The wind is a freedom fighter that will liberate us from stuffiness and inertia. It will cleanse our minds of the chaos and uncertainty as we walk
or cycle, sail or run or feel the revolutions of the wheels of our wheelchairs. Feeling our body shaped by its synarchic choreography whirling
around us and its tuneless, feral music howling through the bushes and trees. Fading away, as it dissipates up, into the skies. There is a
healing, and a joy, that takes place when I am outside, and open myself up, to the tactile, yet invisible movement of air.
Not resisting, or resenting, the force of it. But, allowing it to refresh, energize, inspire, wherever I find it. Wherever it roams. The wind.
AMANPOUR: That is beautiful and I love way you say to inspire and energize because you've been and many have been through a really rough period. It's
not just this pandemic, it's also the pandemic of racism we've seen and injustice and the number of peoples, all over the world. How is that part
going for you because, you know, you have really put yourself front and center of that struggle, especially in your area, of literature, getting,
you know, black literature, black writing recognized.
EVARISTO: Well, you know, this is something I've been doing for a long time. It's just that I now have a much bigger platform in the last year
since winning a Booker but I have been an activist, and an advocate, for the inclusion of writers of color in British publishing for decades. And I
set up projects to try and make things happen and some of them have been quite successful, especially in the field of poetry.

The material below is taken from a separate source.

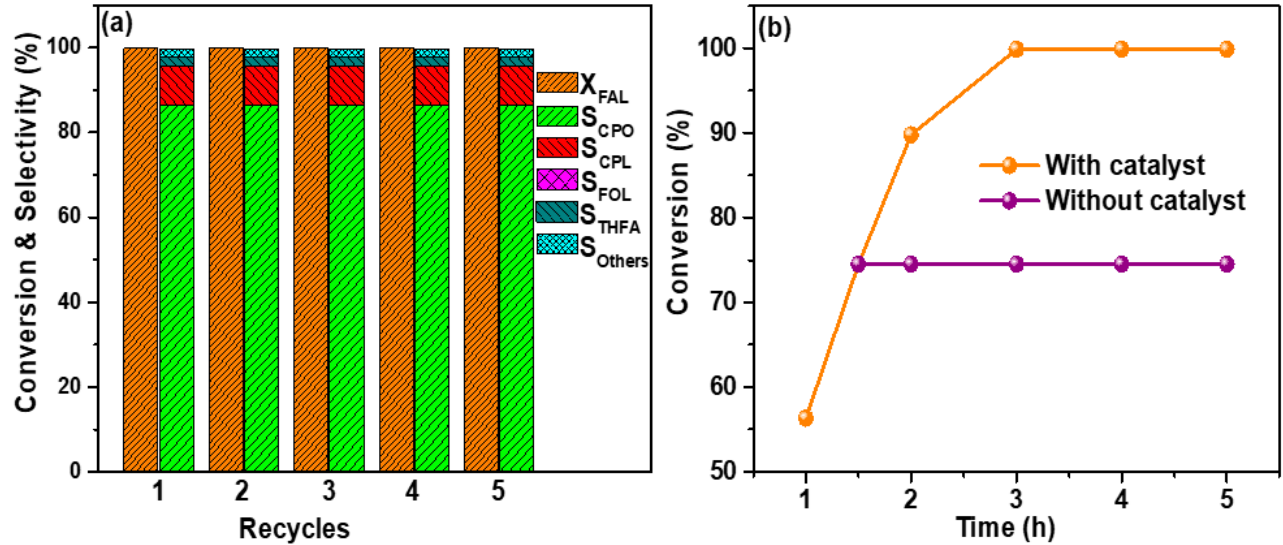
Figure 9. ( a ) Recycled catalyst tests for stability verification of Ni 5 Cu 15 /m-SiO 2 catalyst and ( b ) leach- ing test for FAL hydrogenation of 5.2 mmol FAL, and 15 mL water, 3 MPa H 2 and X-conversion of FAL, S-selectivity of desired products.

So, for me, it's not new. But what I find really interesting is that since Black Lives Matter happened in the summer, the publishing industry is
waking up. And, has realized, they need to diversify, really diversify, their workforce beyond tokenism. And, also, just to publish a wider range
of literature, including all kinds of books by writers of color.

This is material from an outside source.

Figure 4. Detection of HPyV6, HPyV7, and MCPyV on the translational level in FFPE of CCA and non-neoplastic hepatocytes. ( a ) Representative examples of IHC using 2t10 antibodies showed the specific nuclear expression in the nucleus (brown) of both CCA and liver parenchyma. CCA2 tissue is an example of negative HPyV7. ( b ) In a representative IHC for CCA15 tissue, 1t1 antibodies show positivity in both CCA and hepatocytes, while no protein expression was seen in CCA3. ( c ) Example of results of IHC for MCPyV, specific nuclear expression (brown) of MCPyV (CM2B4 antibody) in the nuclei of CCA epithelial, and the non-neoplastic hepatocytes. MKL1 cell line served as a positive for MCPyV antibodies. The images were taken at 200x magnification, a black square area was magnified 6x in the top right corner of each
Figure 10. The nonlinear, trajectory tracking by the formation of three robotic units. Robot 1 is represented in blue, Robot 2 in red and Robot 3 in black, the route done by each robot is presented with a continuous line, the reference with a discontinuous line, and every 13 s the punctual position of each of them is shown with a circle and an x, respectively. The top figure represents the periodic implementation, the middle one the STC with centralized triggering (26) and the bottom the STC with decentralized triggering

So, Black Lives Matter happened, and it was a terrible thing, and the protests were a catalyst for change. And I think what is happening, right
at this moment, is that we are seeing that change, in my field, which is in literature and publishing. We will see if it sustains itself.
AMANPOUR: But you also do have a new Penguin Series about black literature, black writing. Is that something that is on top of everything
you've been doing? How do you think that will work?
EVARISTO: Yes. So, I am so excited by this. My publisher, after won the Booker, said to me, I want you to curate a series of books, and I want you
to bring books back into the circulation that have been out of print. And so, we decided they would be Black British books because often, you know,
they come and go very easily, black British books.
And so, I spent this year, really, looking for books to bring back. And we have now have curated a series called Black British Writing Back, and
that's with Hamish Hamilton part of Penguin Random House. And there's six novels, going back to 1934, to a book by someone called CLR James, which
was a very important political figure and a nonfiction writer in the 20th century from Trinidad and he wrote a novel called "Minty Alley" published
in 1936, and it's going to be republished in February along with five other books by somebody called Nicola Williams, Jacqueline Roy, Judith Bryan,
Mike Phillips and SI Martin.
And they're a mixture of crime fiction, legal thriller, literary fiction, historical fiction. And I am just like so pleased that I can use my
platform to give these books a second hearing and to bring them out into the light, introduce them to new readers.
AMANPOUR: Wonderful. Bernardine Evaristo, thank you so much for joining us.
EVARISTO: Thank you.
AMANPOUR: And that's it for now. You can always catch us online, on our podcast and across social media.
Thanks for watching and goodbye from London.